ANAHEIM -- The Angels had 10 players start a game in left field in 2015. None of those starts was made by Josh Hamilton, a man absorbing about one-seventh of the team's payroll as he now performs for the American League West-rival Rangers.
At the moment, the Halos have veteran free agents Daniel Nava and Craig Gentry lined up in a potential platoon in left at a total investment of $2.3 million.
While this tandem doesn't have fans excitedly rushing to Angel Stadium to purchase tickets, it could be more effective than doomsayers think. Nava and Gentry are proven Major League players looking to rebound from substandard 2015 seasons.
Almost daily reports surface of potential deals, none of which realistically involve expensive free agents Justin Upton or Yoenis Cespedes. Owner Arte Moreno, overly generous in the past, is $5 million away from the luxury tax threshold and appears intent on holding the line.
With eight viable candidates for the rotation, in a division that is wide open, the Angels have the luxury of waiting to see how things play out. That potential surplus, hinging in part on successful comebacks from surgeries by Tyler Skaggs and C.J. Wilson, could be used to land a quality outfielder at any point in the season.
One thing is certain: It can't get any worse. The Halos' left fielders last season ranked 28th in the Majors in batting average (.215), 29th in on-base percentage (.275) and 30th, dead last, in slugging (.317).
This was a major reason, along with the departure of Howie Kendrick's productive bat, why the Angels fell from leading the AL in runs scored in 2014 to ranking 12th in '15.
"We absolutely need to set the table better for Mike Trout," manager Mike Scioscia said. "That's an absolute -- how that happens, if it's a leadoff hitter [and] two guys ahead of him, or if he's second with a great on-base guy ahead of him, that's one of the goals -- to get a deeper lineup with particularly being able to set the table for Mike better than we did last year."
Trout led the AL in slugging (.590) and OPS (.991) while batting .352, third in the league, with runners in scoring position. Yet his RBI production slipped to 90 from an AL-high 111 in 2014. This might have cost him his second AL Most Valuable Player Award.
While both are coming off down seasons, Nava and Gentry have the talent to get the job done as a leadoff platoon if they stay healthy.
Similar in playing style and body type to Calhoun, without the power, Nava, 33 when the season opens, owns a .265/.358/.383 career slash line.
Nava had his best season with the 2013 Red Sox, assembling a .303/.385/.445 slash line with 77 runs scored, 66 RBIs and a career-high 12 homers. A platoon should benefit him. Nava is a .281 hitter with a .787 OPS against right-handers.
Gentry, 32, is a gifted athlete who excelled with the Rangers as a fourth outfielder, hitting .304 and .280, respectively, in 2012 and '13, with a .759 OPS both seasons. He has a .338 career OBP, but he reached .347, .367 and .373 in consecutive seasons in Texas.

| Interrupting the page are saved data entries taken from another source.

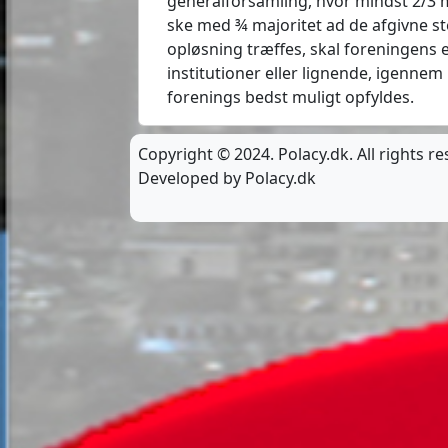
generalforsamling, hvor mindst 2/3 
ske med ¾ majoritet ad de afgivne st
opløsning træffes, skal foreningens e
institutioner eller lignende, igenn
forenings bedst muligt opfyldes.
Copyright © 2024. Polacy.dk. All rights r
Developed by Polacy.dk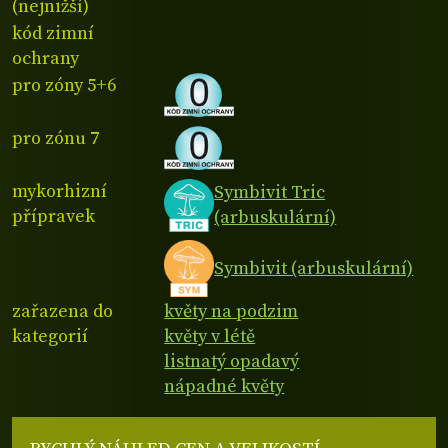
(nejnižší)
kód zimní
ochrany
pro zóny 5+6
pro zónu 7
mykorhizní
Symbivit Tric
přípravek
(arbuskulární)
Symbivit (arbuskulární)
zařazena do
květy na podzim
kategorií
květy v létě
listnatý opadavý
nápadné květy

Limited to a total of 120 games for the A's the past two seasons, Gentry also benefits from a platoon. He's a .274 career hitter against lefties with a .354 OBP and .720 OPS.
One of the game's best baserunners, Gentry is 77-for-90 in career steal attempts, a superb 85.6 success rate. Nava is only 9-for-14 in his career in steals, but he is a smart, aggressive baserunner.

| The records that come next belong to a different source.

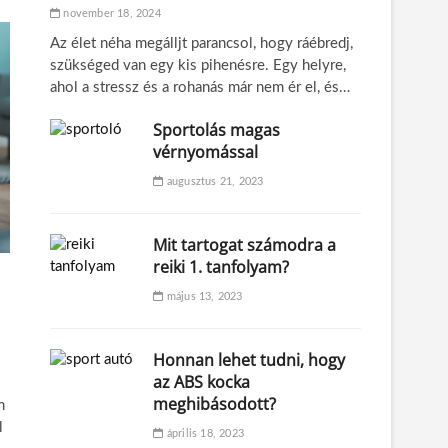
november 18, 2024
Az élet néha megálljt parancsol, hogy ráébredj,
szükséged van egy kis pihenésre. Egy helyre,
ahol a stressz és a rohanás már nem ér el, és…
Sportolás magas
vérnyomással
augusztus 21, 2023
Mit tartogat számodra a
reiki 1. tanfolyam?
május 13, 2023
Honnan lehet tudni, hogy
az ABS kocka
meghibásodott?
m
l
április 18, 2023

Both Nava and Gentry are elite defenders, offering a significant upgrade over last year's tag-team of left fielders.
As the season develops, starting pitchers inevitably turn up injured, creating voids. By giving the Nava/Gentry dynamic a chance to work, the Angels might be well served to hold their cards -- and starters -- until a need to deal arises.
This won't make impatient fans happy, but patience rarely does.